# prob1

## Announcement

From Dr. Sean O’Rourke:

I will be organizing an introductory probability theory reading course next semester. We plan to meet Thursdays at 3pm (which is the same time as the probability seminar) when there is no external speaker for the probability seminar. The goal is to go through parts of Rick Durrett’s book “Probability: Theory and Examples.” The book is available free online: https://services.math.duke.edu/~rtd/PTE/PTEfive.pdf

Everyone at any level is welcome to attend. The material will be measure theory-based so the only prerequisite I recommend is a basic understanding of measure theory (for example, a basic understanding of the measure theory concepts from Real Analysis I, MATH 6310). As the department does not often offer a graduate-level introductory probability theory course, I hope this will be a good opportunity for anyone interested in the topic.

## Outline

Fall 2018, Ed Perkins taught Math 418/544 (from Durrett). To borrow their outline:

Together with Math 419/545 in term 2, these courses give a comprehensive introduction to mathematically rigorous and measure-theoretic probability theory for honours undergraduates and graduate students.
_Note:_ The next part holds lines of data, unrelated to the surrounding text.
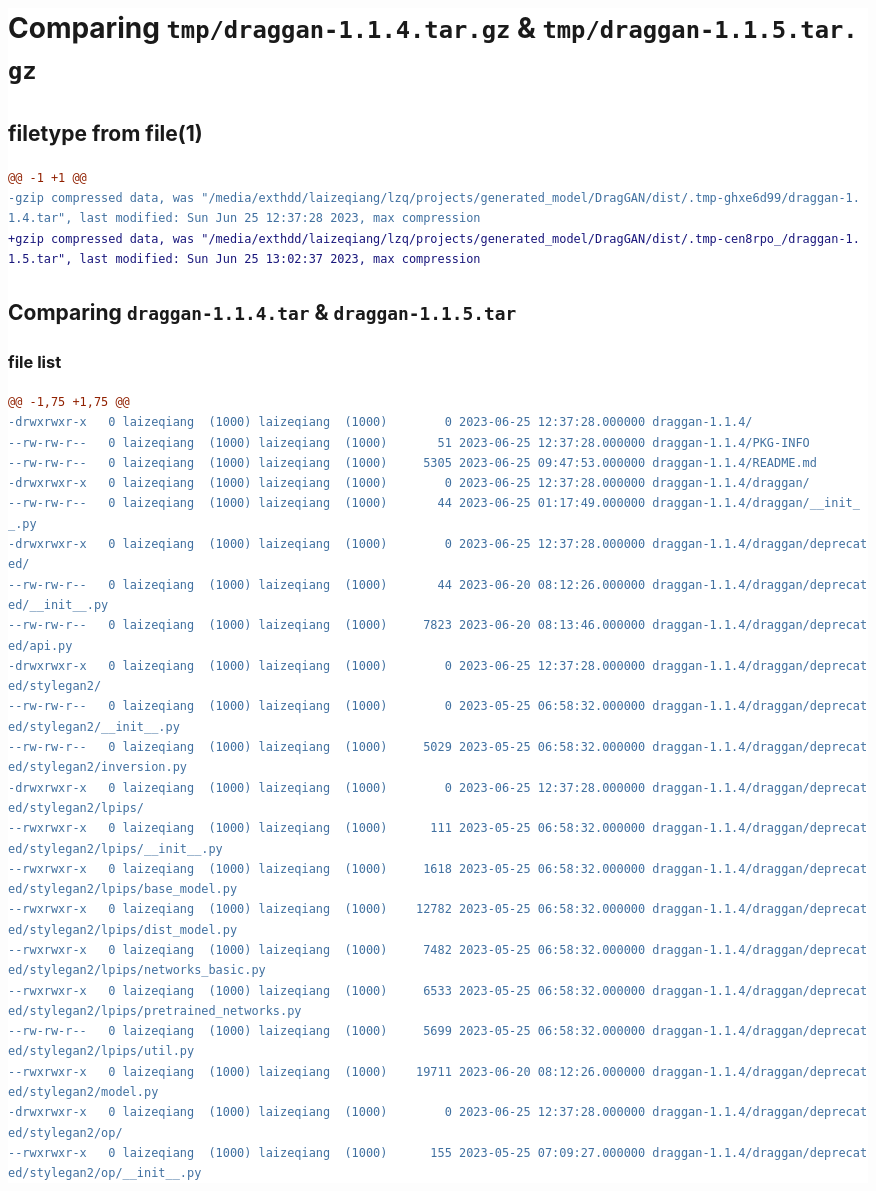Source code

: # Comparing `tmp/draggan-1.1.4.tar.gz` & `tmp/draggan-1.1.5.tar.gz`

## filetype from file(1)

```diff
@@ -1 +1 @@
-gzip compressed data, was "/media/exthdd/laizeqiang/lzq/projects/generated_model/DragGAN/dist/.tmp-ghxe6d99/draggan-1.1.4.tar", last modified: Sun Jun 25 12:37:28 2023, max compression
+gzip compressed data, was "/media/exthdd/laizeqiang/lzq/projects/generated_model/DragGAN/dist/.tmp-cen8rpo_/draggan-1.1.5.tar", last modified: Sun Jun 25 13:02:37 2023, max compression
```

## Comparing `draggan-1.1.4.tar` & `draggan-1.1.5.tar`

### file list

```diff
@@ -1,75 +1,75 @@
-drwxrwxr-x   0 laizeqiang  (1000) laizeqiang  (1000)        0 2023-06-25 12:37:28.000000 draggan-1.1.4/
--rw-rw-r--   0 laizeqiang  (1000) laizeqiang  (1000)       51 2023-06-25 12:37:28.000000 draggan-1.1.4/PKG-INFO
--rw-rw-r--   0 laizeqiang  (1000) laizeqiang  (1000)     5305 2023-06-25 09:47:53.000000 draggan-1.1.4/README.md
-drwxrwxr-x   0 laizeqiang  (1000) laizeqiang  (1000)        0 2023-06-25 12:37:28.000000 draggan-1.1.4/draggan/
--rw-rw-r--   0 laizeqiang  (1000) laizeqiang  (1000)       44 2023-06-25 01:17:49.000000 draggan-1.1.4/draggan/__init__.py
-drwxrwxr-x   0 laizeqiang  (1000) laizeqiang  (1000)        0 2023-06-25 12:37:28.000000 draggan-1.1.4/draggan/deprecated/
--rw-rw-r--   0 laizeqiang  (1000) laizeqiang  (1000)       44 2023-06-20 08:12:26.000000 draggan-1.1.4/draggan/deprecated/__init__.py
--rw-rw-r--   0 laizeqiang  (1000) laizeqiang  (1000)     7823 2023-06-20 08:13:46.000000 draggan-1.1.4/draggan/deprecated/api.py
-drwxrwxr-x   0 laizeqiang  (1000) laizeqiang  (1000)        0 2023-06-25 12:37:28.000000 draggan-1.1.4/draggan/deprecated/stylegan2/
--rw-rw-r--   0 laizeqiang  (1000) laizeqiang  (1000)        0 2023-05-25 06:58:32.000000 draggan-1.1.4/draggan/deprecated/stylegan2/__init__.py
--rw-rw-r--   0 laizeqiang  (1000) laizeqiang  (1000)     5029 2023-05-25 06:58:32.000000 draggan-1.1.4/draggan/deprecated/stylegan2/inversion.py
-drwxrwxr-x   0 laizeqiang  (1000) laizeqiang  (1000)        0 2023-06-25 12:37:28.000000 draggan-1.1.4/draggan/deprecated/stylegan2/lpips/
--rwxrwxr-x   0 laizeqiang  (1000) laizeqiang  (1000)      111 2023-05-25 06:58:32.000000 draggan-1.1.4/draggan/deprecated/stylegan2/lpips/__init__.py
--rwxrwxr-x   0 laizeqiang  (1000) laizeqiang  (1000)     1618 2023-05-25 06:58:32.000000 draggan-1.1.4/draggan/deprecated/stylegan2/lpips/base_model.py
--rwxrwxr-x   0 laizeqiang  (1000) laizeqiang  (1000)    12782 2023-05-25 06:58:32.000000 draggan-1.1.4/draggan/deprecated/stylegan2/lpips/dist_model.py
--rwxrwxr-x   0 laizeqiang  (1000) laizeqiang  (1000)     7482 2023-05-25 06:58:32.000000 draggan-1.1.4/draggan/deprecated/stylegan2/lpips/networks_basic.py
--rwxrwxr-x   0 laizeqiang  (1000) laizeqiang  (1000)     6533 2023-05-25 06:58:32.000000 draggan-1.1.4/draggan/deprecated/stylegan2/lpips/pretrained_networks.py
--rw-rw-r--   0 laizeqiang  (1000) laizeqiang  (1000)     5699 2023-05-25 06:58:32.000000 draggan-1.1.4/draggan/deprecated/stylegan2/lpips/util.py
--rwxrwxr-x   0 laizeqiang  (1000) laizeqiang  (1000)    19711 2023-06-20 08:12:26.000000 draggan-1.1.4/draggan/deprecated/stylegan2/model.py
-drwxrwxr-x   0 laizeqiang  (1000) laizeqiang  (1000)        0 2023-06-25 12:37:28.000000 draggan-1.1.4/draggan/deprecated/stylegan2/op/
--rwxrwxr-x   0 laizeqiang  (1000) laizeqiang  (1000)      155 2023-05-25 07:09:27.000000 draggan-1.1.4/draggan/deprecated/stylegan2/op/__init__.py
```
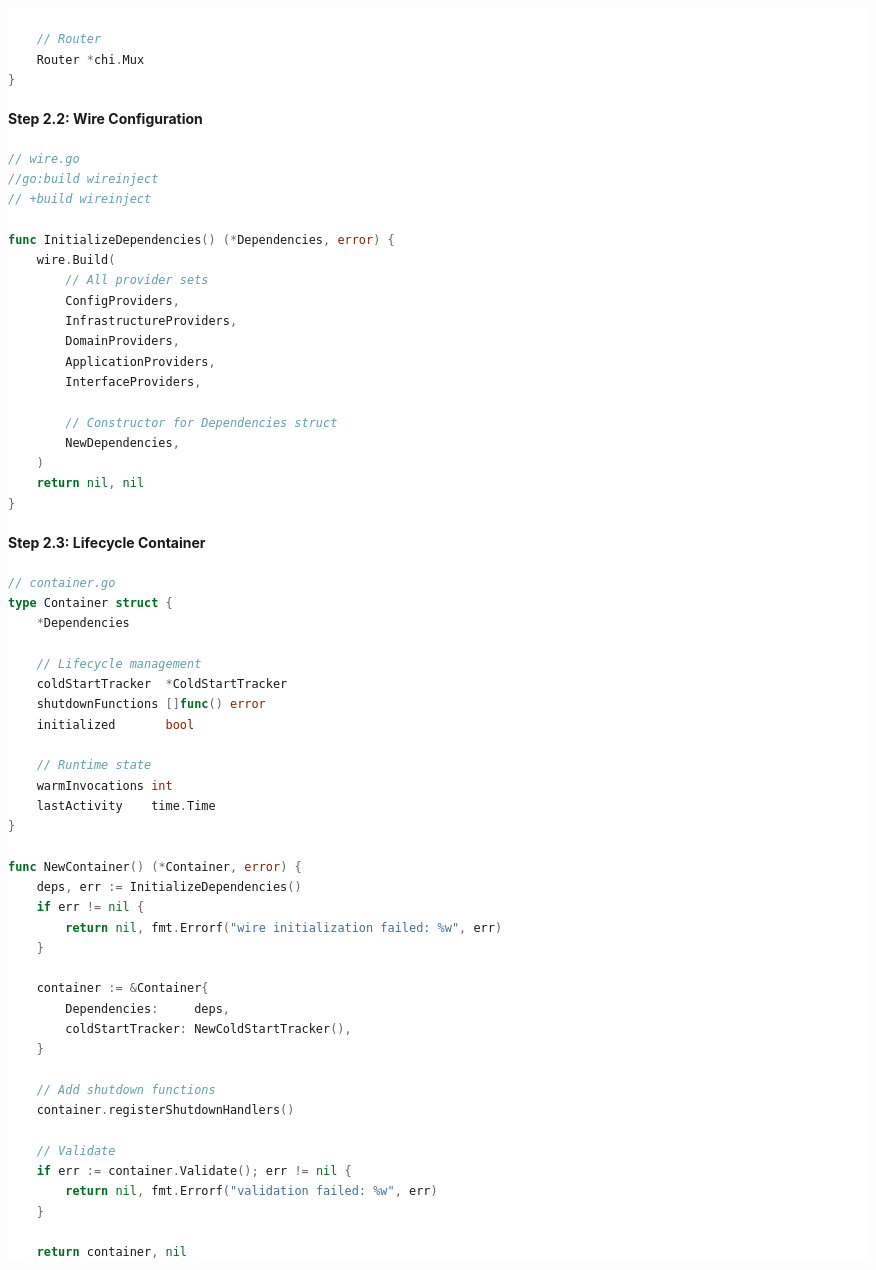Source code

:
```go
    
    // Router
    Router *chi.Mux
}
```

#### Step 2.2: Wire Configuration
```go
// wire.go
//go:build wireinject
// +build wireinject

func InitializeDependencies() (*Dependencies, error) {
    wire.Build(
        // All provider sets
        ConfigProviders,
        InfrastructureProviders,
        DomainProviders,
        ApplicationProviders,
        InterfaceProviders,
        
        // Constructor for Dependencies struct
        NewDependencies,
    )
    return nil, nil
}
```

#### Step 2.3: Lifecycle Container
```go
// container.go
type Container struct {
    *Dependencies
    
    // Lifecycle management
    coldStartTracker  *ColdStartTracker
    shutdownFunctions []func() error
    initialized       bool
    
    // Runtime state
    warmInvocations int
    lastActivity    time.Time
}

func NewContainer() (*Container, error) {
    deps, err := InitializeDependencies()
    if err != nil {
        return nil, fmt.Errorf("wire initialization failed: %w", err)
    }
    
    container := &Container{
        Dependencies:     deps,
        coldStartTracker: NewColdStartTracker(),
    }
    
    // Add shutdown functions
    container.registerShutdownHandlers()
    
    // Validate
    if err := container.Validate(); err != nil {
        return nil, fmt.Errorf("validation failed: %w", err)
    }
    
    return container, nil
```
Math 418/544 will “follow” (at times we will depart from the text presentation) the first 3 Chapters of the above text, and some of Chapter 4:

1. Foundations. Probability spaces, random variables, expectation, some results from measure theory.

2. Laws of Large Numbers. Independence, modes of convergence, Borel-Cantelli Lemma, Kolmogorov Extension Theorem (statement only), weak and strong laws of large numbers, Kolmogorov 0-1 Law, introduction to random walk.

3. Central Limit Theorem. Weak convergence, characteristic functions, Binomial convergence to the Poisson law, central limit theorem, multi-dimensional central limit theorem.

4. Conditional Expectation and Introduction to Martingales.

The course is intended to be useful for those who use probability as a tool in other fields, or planning to do research in probability. Probability theory has applications in analysis, electrical and computer engineering, statistics, economics, finance, applied mathematics, math biology, combinatorics and partial differential equations and has ties to many other fields. Students interested in these fields are encouraged to enrol.

Prerequisite: Background in measure theory (e.g. math 420) is not strictly required, and the requisite notions will be introduced in class. Some results from measure theory will be stated without proofs. It is often rewarding to take a measure theory course at the same time although it is not a corequisite either.

Fall 2014, Dr. O’Rourke taught MATH 6534 Topics in Mathematical Probability:

This course is intended as an introduction to modern probability theory. We will cover the foundations of measure theory, independence and conditioning, limit theorems for independent sums, large deviation estimates, Markov chains, and martingales.